Allrighty, this is enough to avoid XML. Sweets are served after the main course though :)

Listener as a Spring bean

Let us assume we have a requirement. Set a longer session timeout for premium user account.
Users are authenticated upon session creation through SSO.

To easy meet the requirements just instantiate the CustomTimeoutSessionListener as Spring bean at resources.groovy. We also going to need some source of the user custom session timeout. Let say a ConfigService.
beans = {    
customTimeoutSessionListener(CustomTimeoutSessionListener) {
configService = ref('configService')
}
}

With such approach BootStrap.groovy has to by slightly modified. To keep control on listener instantation, instead of passing listener class type, Spring bean is injected by Grails and the instance passed:
class BootStrap {

def customTimeoutSessionListener

def init = { servletContext ->
servletContext.addListener(customTimeoutSessionListener)
}
}

An example CustomTimeoutSessionListener implementation can look like:
import javax.servlet.http.HttpSessionEvent    
import javax.servlet.http.HttpSessionListener
import your.app.ConfigService

class CustomTimeoutSessionListener implements HttpSessionListener {

ConfigService configService

@Override
void sessionCreated(HttpSessionEvent httpSessionEvent) {
httpSessionEvent.session.maxInactiveInterval = configService.sessionTimeoutSeconds
}

@Override
void sessionDestroyed(HttpSessionEvent httpSessionEvent) { /* nothing to implement */ }
}
Having at hand all power of the Spring IoC this is surely a good place to load some persisted user’s account stuff into the session or to notify any other adequate bean about user presence.

Wait, what about the user context?

Honest answer is: that depends on your case.

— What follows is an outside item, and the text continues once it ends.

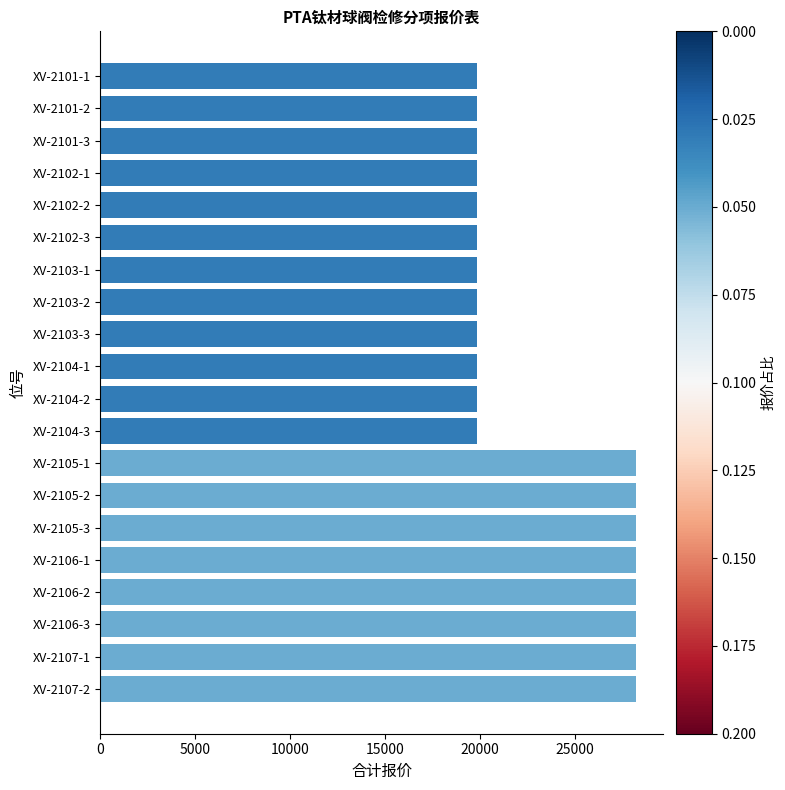

What is the difference between the values at XV-2104-2 and XV-2106-3?

8400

Yet here’s an example of getSessionTimeoutMinutes() implementation using Spring Security:
import org.springframework.security.core.context.SecurityContextHolder    

class ConfigService {

static final int 3H = 3 * 60 * 60
static final int QUARTER = 15 * 60

int getSessionTimeoutSeconds() {

String username = SecurityContextHolder.context?.authentication?.principal
def account = Account.findByUsername(username)

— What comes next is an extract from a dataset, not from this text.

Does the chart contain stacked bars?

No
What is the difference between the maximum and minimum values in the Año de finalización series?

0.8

return account?.premium ? 3H : QUARTER
}
}
This example is simplified. Does not contain much of defensive programming. Just an assumption that principal is already set and is a String - unique username. Thanks to Grails convention our ConfigService is transactional so the Account domain class can use GORM dynamic finder.
OK, config fetching implementation details are out of scope here anyway. You can get, load, fetch, obtain from wherever you like to. Domain persistence, principal object, role config, external file and so on...

Any gotchas?

There is one. When running grails test command, servletContext comes as some mocked class instance without addListener method. Thus we going to have a MissingMethodException when running tests :(

Solution is typical:
def init = { servletContext ->
if (Environment.current != Environment.TEST) {
servletContext.addListener(customTimeoutSessionListener)
}
}
An unnecessary obstacle if you ask me. Should I submit a Jira issue about that?

TL;DR

Just implement a HttpSessionListener. Create a Spring bean of the listener. Inject it into BootStrap.groovy and call servletContext.addListener(injectedListener).